= William Imrie =

Liverpudlian shipowner

William Imrie (1836 - 7 August 1906) was a Liverpool shipowner who owned the White Star Line. He was once known as "the Prince of Shipowners".

==Early life==
His father (also William) was partner in the firm of shipbrokers called Imrie & Tomlinson, based in Rumford Street, Liverpool. William Imrie went on to work for this firm which also took into its employment Thomas Ismay who was the son of Joseph Ismay, at this time a shipbuilder and timber merchant.

==White Star Shipping Line (WSSL)==

In 1869 Thomas Ismay was in business by himself running ships to Australia. At a dinner in Broughton Hall, West Derby, Ismay and Imrie decided they would form a partnership. When Imrie's father died in 1870 the Imrie & Tomlinson business was transferred to TH Ismay and Company. This joint venture was to be called Ismay, Imrie and Company and was the parent company of the Oceanic Steam Navigation Company Ltd which was the White Star Line's official name.

On 27 August 1870 the White Star Line was to launch the SS Oceanic the first of four new steamships which were built by the Belfast Shipbuilding company, Harland & Wolff.

==Family==
In 1872 William Imrie and his wife Hannah adopted the daughter of William Pollard. Amy Elizabeth Rosalie Pollard (to become better known as Amy Elizabeth Imrie) was in 1910 to become responsible for funding of the building of St Mary of the Angel's Church in Fox Street, Liverpool. Amy went on to enter the Convent of Poor Clares at Hertford, an order of nuns dedicated to the memory of St Francis. Amy also gave the family home in Mossley Hill to the Poor Clares to become their first convent in Liverpool.

==Properties==
Imrie's family property was originally The Hermitage in Hayman's Green, West Derby Village. In later years as he excelled in business he moved into the even grander Holmstead in Mossley Hill, a house which contained many fine examples of art including paintings by Strudwick from whom Imrie was a patron.

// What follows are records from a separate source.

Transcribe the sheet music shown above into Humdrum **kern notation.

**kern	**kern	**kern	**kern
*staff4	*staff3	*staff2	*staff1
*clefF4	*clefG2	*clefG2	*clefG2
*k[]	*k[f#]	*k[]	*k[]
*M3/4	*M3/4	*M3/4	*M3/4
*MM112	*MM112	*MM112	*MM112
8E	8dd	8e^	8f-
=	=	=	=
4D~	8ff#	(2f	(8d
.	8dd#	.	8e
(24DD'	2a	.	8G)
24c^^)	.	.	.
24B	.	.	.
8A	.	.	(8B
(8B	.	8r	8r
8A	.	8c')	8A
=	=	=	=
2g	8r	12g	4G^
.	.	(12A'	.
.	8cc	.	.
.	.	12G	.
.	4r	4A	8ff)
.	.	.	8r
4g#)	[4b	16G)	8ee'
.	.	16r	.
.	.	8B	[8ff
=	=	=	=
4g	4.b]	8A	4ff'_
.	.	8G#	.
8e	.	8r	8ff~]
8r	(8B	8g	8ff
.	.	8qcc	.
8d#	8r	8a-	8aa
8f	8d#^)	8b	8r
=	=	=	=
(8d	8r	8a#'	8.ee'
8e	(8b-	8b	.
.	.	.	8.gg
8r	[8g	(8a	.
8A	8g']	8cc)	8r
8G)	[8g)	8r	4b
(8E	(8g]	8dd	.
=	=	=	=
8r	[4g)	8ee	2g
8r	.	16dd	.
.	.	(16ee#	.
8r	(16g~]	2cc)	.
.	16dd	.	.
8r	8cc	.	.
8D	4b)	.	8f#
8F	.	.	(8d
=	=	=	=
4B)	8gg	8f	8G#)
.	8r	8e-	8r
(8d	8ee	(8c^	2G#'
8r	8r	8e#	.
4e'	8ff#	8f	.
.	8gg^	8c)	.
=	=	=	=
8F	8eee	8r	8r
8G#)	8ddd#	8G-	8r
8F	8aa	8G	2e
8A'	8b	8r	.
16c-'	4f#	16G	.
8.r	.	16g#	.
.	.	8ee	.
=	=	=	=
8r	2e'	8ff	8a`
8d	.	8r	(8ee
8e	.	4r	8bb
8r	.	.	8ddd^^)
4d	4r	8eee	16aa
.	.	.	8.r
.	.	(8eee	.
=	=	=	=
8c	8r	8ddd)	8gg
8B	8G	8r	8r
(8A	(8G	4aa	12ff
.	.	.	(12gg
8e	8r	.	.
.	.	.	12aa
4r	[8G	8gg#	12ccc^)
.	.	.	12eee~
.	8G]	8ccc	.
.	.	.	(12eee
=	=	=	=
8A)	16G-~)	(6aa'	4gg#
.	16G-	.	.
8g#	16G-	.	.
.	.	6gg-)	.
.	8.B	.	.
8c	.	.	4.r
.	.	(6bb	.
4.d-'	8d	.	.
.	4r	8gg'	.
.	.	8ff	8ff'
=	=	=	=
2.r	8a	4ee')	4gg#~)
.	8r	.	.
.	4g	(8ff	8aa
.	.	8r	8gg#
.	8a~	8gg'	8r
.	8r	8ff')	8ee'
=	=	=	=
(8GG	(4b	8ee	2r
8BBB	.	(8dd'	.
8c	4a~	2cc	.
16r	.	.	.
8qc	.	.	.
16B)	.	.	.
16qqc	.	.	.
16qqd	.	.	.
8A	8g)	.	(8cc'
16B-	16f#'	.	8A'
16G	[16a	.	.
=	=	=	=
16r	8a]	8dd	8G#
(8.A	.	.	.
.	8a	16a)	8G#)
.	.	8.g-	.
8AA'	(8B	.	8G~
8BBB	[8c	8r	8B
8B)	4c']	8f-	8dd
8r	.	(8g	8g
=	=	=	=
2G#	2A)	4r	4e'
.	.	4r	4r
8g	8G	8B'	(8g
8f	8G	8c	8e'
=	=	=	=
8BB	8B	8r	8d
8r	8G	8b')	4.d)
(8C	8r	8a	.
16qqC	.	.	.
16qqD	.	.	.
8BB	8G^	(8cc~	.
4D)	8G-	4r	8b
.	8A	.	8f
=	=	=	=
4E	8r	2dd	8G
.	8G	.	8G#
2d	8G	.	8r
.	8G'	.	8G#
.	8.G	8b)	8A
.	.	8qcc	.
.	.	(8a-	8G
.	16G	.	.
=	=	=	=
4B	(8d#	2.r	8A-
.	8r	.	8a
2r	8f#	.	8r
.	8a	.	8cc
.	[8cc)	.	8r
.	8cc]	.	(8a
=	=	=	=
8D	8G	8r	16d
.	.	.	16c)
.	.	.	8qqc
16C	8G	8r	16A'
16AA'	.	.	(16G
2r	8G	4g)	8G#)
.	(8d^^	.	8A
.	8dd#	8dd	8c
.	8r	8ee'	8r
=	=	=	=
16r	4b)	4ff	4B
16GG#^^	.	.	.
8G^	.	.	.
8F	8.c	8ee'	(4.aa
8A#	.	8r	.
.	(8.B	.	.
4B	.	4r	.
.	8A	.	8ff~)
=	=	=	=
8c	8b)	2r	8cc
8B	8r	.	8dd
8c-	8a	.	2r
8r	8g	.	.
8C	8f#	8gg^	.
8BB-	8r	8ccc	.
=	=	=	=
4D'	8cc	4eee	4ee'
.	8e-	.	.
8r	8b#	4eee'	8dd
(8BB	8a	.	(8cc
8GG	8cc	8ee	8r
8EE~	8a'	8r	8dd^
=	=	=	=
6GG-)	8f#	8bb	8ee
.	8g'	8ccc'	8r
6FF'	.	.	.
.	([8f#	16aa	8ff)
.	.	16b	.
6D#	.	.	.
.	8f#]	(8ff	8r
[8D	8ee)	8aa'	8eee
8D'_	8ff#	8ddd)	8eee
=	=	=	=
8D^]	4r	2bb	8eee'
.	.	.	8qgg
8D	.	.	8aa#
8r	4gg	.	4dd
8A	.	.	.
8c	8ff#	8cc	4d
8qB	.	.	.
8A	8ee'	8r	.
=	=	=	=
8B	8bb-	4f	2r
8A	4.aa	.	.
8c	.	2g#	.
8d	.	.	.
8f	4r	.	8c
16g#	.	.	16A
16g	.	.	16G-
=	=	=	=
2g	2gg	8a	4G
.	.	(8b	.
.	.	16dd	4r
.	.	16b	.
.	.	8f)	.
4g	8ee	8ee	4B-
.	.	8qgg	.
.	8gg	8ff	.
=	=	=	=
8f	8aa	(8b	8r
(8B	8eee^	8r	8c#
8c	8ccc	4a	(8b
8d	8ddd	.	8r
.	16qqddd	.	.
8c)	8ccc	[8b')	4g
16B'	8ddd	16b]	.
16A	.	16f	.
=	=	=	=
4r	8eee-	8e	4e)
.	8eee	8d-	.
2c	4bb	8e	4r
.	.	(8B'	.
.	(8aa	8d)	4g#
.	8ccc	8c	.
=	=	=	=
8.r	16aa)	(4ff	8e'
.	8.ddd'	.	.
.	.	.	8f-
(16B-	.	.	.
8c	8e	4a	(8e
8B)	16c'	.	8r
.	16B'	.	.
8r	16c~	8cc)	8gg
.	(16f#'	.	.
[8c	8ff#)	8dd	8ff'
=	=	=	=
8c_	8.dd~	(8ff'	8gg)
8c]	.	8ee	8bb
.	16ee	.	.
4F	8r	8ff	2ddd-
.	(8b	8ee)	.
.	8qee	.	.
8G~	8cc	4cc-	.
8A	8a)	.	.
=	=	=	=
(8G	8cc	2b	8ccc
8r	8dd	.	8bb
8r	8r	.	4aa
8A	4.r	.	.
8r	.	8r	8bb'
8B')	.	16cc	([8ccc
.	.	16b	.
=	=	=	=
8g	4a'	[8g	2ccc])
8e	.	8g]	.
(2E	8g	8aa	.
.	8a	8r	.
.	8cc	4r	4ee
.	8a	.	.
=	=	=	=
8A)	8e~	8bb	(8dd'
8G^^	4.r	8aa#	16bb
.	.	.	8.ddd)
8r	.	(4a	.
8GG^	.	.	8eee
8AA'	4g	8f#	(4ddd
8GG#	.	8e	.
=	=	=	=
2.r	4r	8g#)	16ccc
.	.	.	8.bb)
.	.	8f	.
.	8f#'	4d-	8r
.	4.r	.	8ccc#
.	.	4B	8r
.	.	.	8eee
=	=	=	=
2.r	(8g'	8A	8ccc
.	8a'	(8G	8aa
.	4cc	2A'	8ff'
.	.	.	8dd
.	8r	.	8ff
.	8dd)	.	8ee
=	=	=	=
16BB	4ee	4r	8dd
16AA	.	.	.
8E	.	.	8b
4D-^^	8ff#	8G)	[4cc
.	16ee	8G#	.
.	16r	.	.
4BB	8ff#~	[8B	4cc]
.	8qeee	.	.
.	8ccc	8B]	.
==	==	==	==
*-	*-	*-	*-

==Religion and philanthropy==
Imrie was a deeply religious person. He financially backed St Margaret's Church on Princes Road and numerous charities around the city which he supported anonymously. He gave financial support to the Seaman's Orphanage in Newsham Park.

==Death==
Imrie died in 1906. A service was held at St Margaret's Church and his body was laid with that of his wife in the family plot in the graveyard of St Nicholas Church in Halewood.